H14H15publishedNPD release 2026-04-09

Duplicate detection

Same-NPI-multiple-resource-IDs for Practitioner, and normalized-name-plus-address collapse for Organization.

Headline

Practitioner dedup is clean — 0 excess rows across 7,441,212 NPIs (H14). But Organizations multiply: 70.5% of the 1,999,118 unique Org NPIs map to more than one Organization resource (1,415,777 excess rows; max 5 resources per one NPI). By normalized (name, state, city), 70.3% of keys repeat.
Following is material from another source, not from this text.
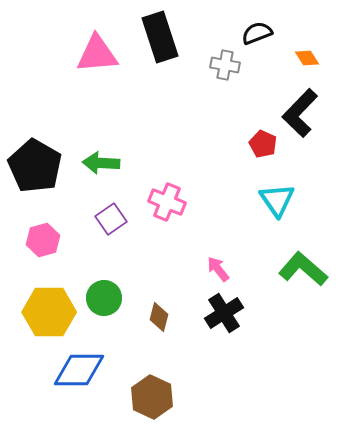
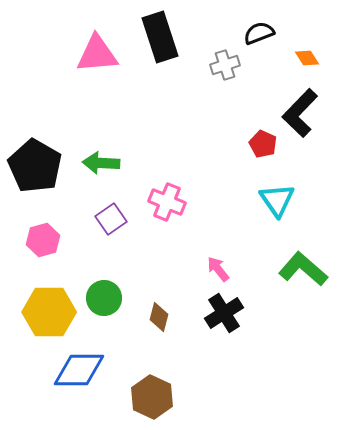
black semicircle: moved 2 px right
gray cross: rotated 28 degrees counterclockwise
Downstream consumers assuming one Organization resource = one real-world entity will be wrong roughly two out of three times.

1.2M / 9.2M = 13.35%

H14 Practitioner by NPI0.000%
H15 Org by name+state+city70.3%
H15b Org by NPI70.5%

unit: percent

What this means

Everyone using NDH

COUNT(Organization) is roughly 2× the number of unique real-world organizations. De-duplicate by _npi before treating org counts as unique entities. Practitioner dedup is clean (0 excess rows).

Payer data teams

An org that appears multiple times in NDH under different resource IDs may be legitimate (one FHIR Organization per service location) or defect (true duplicate). Either way, your match-to-internal-roster logic needs a normalization pass on NPI or (name, state, city).

Researchers

70% of Org NPIs map to multiple Organization resources. Any study that treats NDH Organization count as a population figure will be inflated by ~1.7× at the entity level.

Null hypothesis

Duplicate rate is below 1% for both Practitioner (by NPI) and Organization (by normalized name + address).

Denominator

All `Practitioner` and `Organization` resources.

Data source

CMS NPD bulk export.

Notes

BigQuery dataset has primary-key dedup applied at ingest (-4.6M Practitioner, -383K Organization at _id). These are residual entity-level duplicates. H14 key = _npi on practitioner. Max copies observed: 1 for a single Practitioner NPI. H15 key = (LOWER(name) stripped of LLC/INC/PC/PA/PLLC/CORP/LLP/LTD/CO/COMPANY/THE and non-alphanumerics, UPPER(state), UPPER(TRIM(city))); orgs with missing name or state or city are excluded. Max copies for one key: 2206. H15-bonus keys by _npi; max copies for one Org NPI: 5. Caveat — some portion of the Organization multiplicity may reflect CMS modeling one FHIR Organization resource per service location rather than true duplication. Either interpretation breaks the common downstream assumption that COUNT(Organization) equals the number of unique organizations. Fuzzy matching (Jaro-Winkler, suite-unit tolerance) is a v2 enhancement.